La reciente desaparición del expresidente Carlos Menem revivió un debate acerca de las bondades y dificultades que tenía el sistema con el que se terminó identificando en sus presidencias: la convertibilidad, ese sistema al que llegó por descarte y que continuó aún después de finalizar su segundo mandato.

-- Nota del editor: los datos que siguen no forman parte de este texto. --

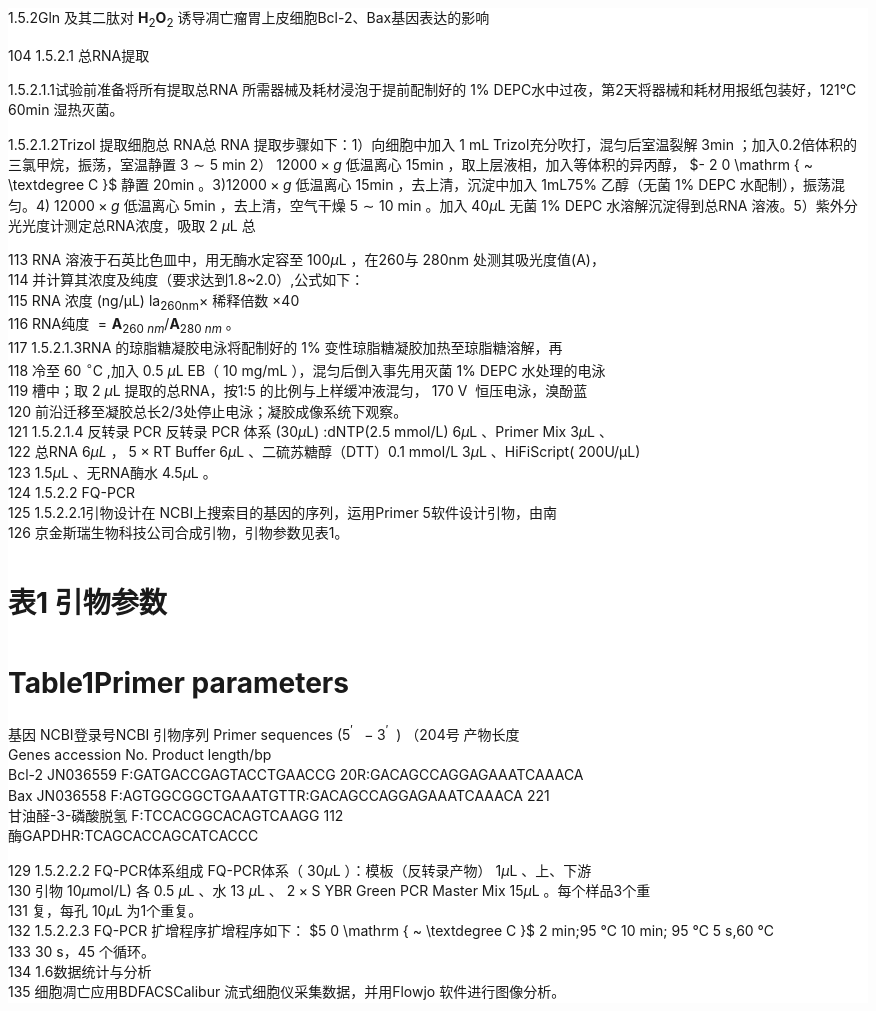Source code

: 1.5.2Gln 及其二肽对 $\mathbf { H } _ { 2 } \mathbf { O } _ { 2 }$ 诱导凋亡瘤胃上皮细胞Bcl-2、Bax基因表达的影响

104 1.5.2.1 总RNA提取

1.5.2.1.1试验前准备将所有提取总RNA 所需器械及耗材浸泡于提前配制好的 $1 \%$ DEPC水中过夜，第2天将器械和耗材用报纸包装好，121℃ $6 0 \mathrm { m i n }$ 湿热灭菌。

1.5.2.1.2Trizol 提取细胞总 RNA总 RNA 提取步骤如下：1）向细胞中加入 $1 \ \mathrm { m L }$ Trizol充分吹打，混匀后室温裂解 $3 \mathrm { m i n }$ ；加入0.2倍体积的三氯甲烷，振荡，室温静置 $3 { \sim } 5 \ \mathrm { m i n }$ 2） $1 2 0 0 0 \times g$ 低温离心 $1 5 \mathrm { m i n }$ ，取上层液相，加入等体积的异丙醇， $- 2 0 \mathrm { ~ \textdegree C }$ 静置 $2 0 \mathrm { m i n }$ 。3)$1 2 0 0 0 \times g$ 低温离心 $1 5 \mathrm { m i n }$ ，去上清，沉淀中加入 $1 \mathrm { m L } 7 5 \%$ 乙醇（无菌 $1 \%$ DEPC 水配制），振荡混匀。4) $1 2 0 0 0 \times g$ 低温离心 $5 \mathrm { m i n }$ ，去上清，空气干燥 $5 { \sim } 1 0 \ \mathrm { m i n }$ 。加入 $4 0 \mu \mathrm { L }$ 无菌 $1 \%$ DEPC 水溶解沉淀得到总RNA 溶液。5）紫外分光光度计测定总RNA浓度，吸取 $2 ~ \mu \mathrm { L }$ 总

113 RNA 溶液于石英比色皿中，用无酶水定容至 $1 0 0 \mu \mathrm { L }$ ，在260与 $2 8 0 \mathrm { n m }$ 处测其吸光度值(A)，  
114 并计算其浓度及纯度（要求达到1.8\~2.0）,公式如下：  
115 RNA 浓度 $\mathrm { ( n g / \mu L ) \ l a _ { 2 6 0 n m } \times }$ 稀释倍数 $\times 4 0$   
116 RNA纯度 ${ = } \mathbf { A } _ { 2 6 0 \ n m } / \mathbf { A } _ { 2 8 0 \ n m }$ 。  
117 1.5.2.1.3RNA 的琼脂糖凝胶电泳将配制好的 $1 \%$ 变性琼脂糖凝胶加热至琼脂糖溶解，再  
118 冷至 $6 0 \mathrm { ~ } ^ { \circ } \mathrm { C }$ ,加入 $0 . 5 ~ \mu \mathrm { L }$ EB（ $1 0 ~ \mathrm { m g / m L }$ ），混匀后倒入事先用灭菌 $1 \%$ DEPC 水处理的电泳  
119 槽中；取 $2 ~ \mu \mathrm { L }$ 提取的总RNA，按1:5 的比例与上样缓冲液混匀， $1 7 0 { \mathrm { ~ V ~ } }$ 恒压电泳，溴酚蓝  
120 前沿迁移至凝胶总长2/3处停止电泳；凝胶成像系统下观察。  
121 1.5.2.1.4 反转录 PCR 反转录 PCR 体系 $( 3 0 \mu \mathrm { L } )$ :dNTP(2.5 mmol/L) $6 { \mu } \mathrm { L }$ 、Primer Mix $3 \mu \mathrm { L }$ 、  
122 总RNA $6 { \mu } L$ ， $5 { \times } \mathrm { R T }$ Buffer $6 { \mu } \mathrm { L }$ 、二硫苏糖醇（DTT）0.1 mmol/L $3 \mu \mathrm { L }$ 、HiFiScript( $2 0 0 \mathrm { U / \mu L } )$   
123 $1 . 5 \mu \mathrm { L }$ 、无RNA酶水 $4 . 5 \mu \mathrm { L }$ 。  
124 1.5.2.2 FQ-PCR  
125 1.5.2.2.1引物设计在 NCBI上搜索目的基因的序列，运用Primer 5软件设计引物，由南  
126 京金斯瑞生物科技公司合成引物，引物参数见表1。

# 表1 引物参数

# Table1Primer parameters

基因 NCBI登录号NCBI 引物序列 Primer sequences $( 5 ^ { \prime } \mathrm { ~ \ } - 3 ^ { \prime } \mathrm { ~ \ } )$ （204号 产物长度  
Genes accession No. Product length/bp  
Bcl-2 JN036559 F:GATGACCGAGTACCTGAACCG 20R:GACAGCCAGGAGAAATCAAACA  
Bax JN036558 F:AGTGGCGGCTGAAATGTTR:GACAGCCAGGAGAAATCAAACA 221  
甘油醛-3-磷酸脱氢 F:TCCACGGCACAGTCAAGG 112  
酶GAPDHR:TCAGCACCAGCATCACCC

129 1.5.2.2.2 FQ-PCR体系组成 FQ-PCR体系（ $3 0 \mu \mathrm { L }$ ）：模板（反转录产物） $1 \mu \mathrm { L }$ 、上、下游  
130 引物 $1 0 \mu \mathrm { m o l / L } )$ 各 $0 . 5 ~ \mu \mathrm { L }$ 、水 $1 3 ~ \mu \mathrm { L }$ 、 $2 { \times } \mathrm { S }$ YBR Green PCR Master Mix $1 5 \mu \mathrm { L }$ 。每个样品3个重  
131 复，每孔 $1 0 \mu \mathrm { L }$ 为1个重复。  
132 1.5.2.2.3 FQ-PCR 扩增程序扩增程序如下： $5 0 \mathrm { ~ \textdegree C }$ 2 min;95 ℃ 10 min; 95 ℃ 5 s,60 ℃  
133 30 s，45 个循环。  
134 1.6数据统计与分析  
135 细胞凋亡应用BDFACSCalibur 流式细胞仪采集数据，并用Flowjo 软件进行图像分析。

Entre los testigos y protagonistas de aquella década, independientemente del juicio más o menos crítico por el cambio que experimentó en la política económica argentina, el común denominador era el de atribuirle una rigidez incompatible con las “necesidades” políticas. Es decir, la adopción de una virtual caja de conversión, como había ocurrido en otros largos intervalos de la historia económica argentina, como señala el historiador económico Gerardo Della Paolera (“Tensando el ancla: la Caja de Conversión argentina y la búsqueda de la estabilidad ...”, edición en castellano de 2003) traía consecuencias al diseño de la política económica en el corto y en el largo plazo. En lo inmediato, la imposibilidad de acudir a la emisión monetaria como primer auxilio forzó a elegir entre tres caminos tradicionales alternativos: controlar el gasto público, aumentar la recaudación impositiva (creando impuestos, modificando alícuotas y/o mejorando la administración) y contraer deuda (interna y externa). El mix de decisiones fue una combinación entre todos: el gasto público nacional fue entre 26% y 28% del PBI (1999, año electoral), la AFIP se profesionalizó, se crearon más impuestos como el de Bienes Personales y se generalizó el IVA al 21% que hoy existe; pero también se acudió al crédito externo, sobre todo privado para financiar la expansión del crédito bancario dolarizado. Como recordaba recientemente el exviceministro de Economía, Carlos Rodríguez, un hijo dilecto de la Universidad de Chicago, la clave estaba en saber decir que no a las propuestas que llegaban para expandir el gasto con el supuesto rédito electoral.
¿Por qué el criticado corsé monetario y fiscal de los años 90 es añorado cuando la moneda parece diluirse y el estancamiento de la economía y del empleo desde hace una década puso al borde del abismo de la pobreza a casi la mitad de la población? La restricción que la “clase política” ve como un lastre para su metodología de administrar el poder se termina convirtiendo en una defensa contra la inflación y la degradación del poder adquisitivo. Reconocer la existencia de la escasez (al menos en el corto plazo) como principio rector de la economía y orientar el GPS de la política con ese paradigma es un acto de estricta humildad por quienes siempre quieren imponerse a la tecnocracia.
La reciente crisis por la lista de vacunados VIP en la administración de la vacuna contra el Covid pone de nuevo el tema de la administración de un recurso escaso sobre la mesa. Como con el gasto público, reconocer esta limitación es la piedra angular para marcar un camino: decidir cómo se administrará para que la cantidad finita de dosis lleguen a la mayor cantidad de personas posibles en un orden preestablecido por algún criterio. Los atajos y diagonales por conseguirla ponen de manifiesto la creencia que la llegada de vacunas será mucho más lenta que la proclamada por el ahora exministro de Salud. Es la confirmación de que la escasez es un principio real y operativo, por más que se reniegue de él y se pretenda una instancia superadora o apostar por que el “crecimiento” permitirá ir por todo para todos. Una prueba más.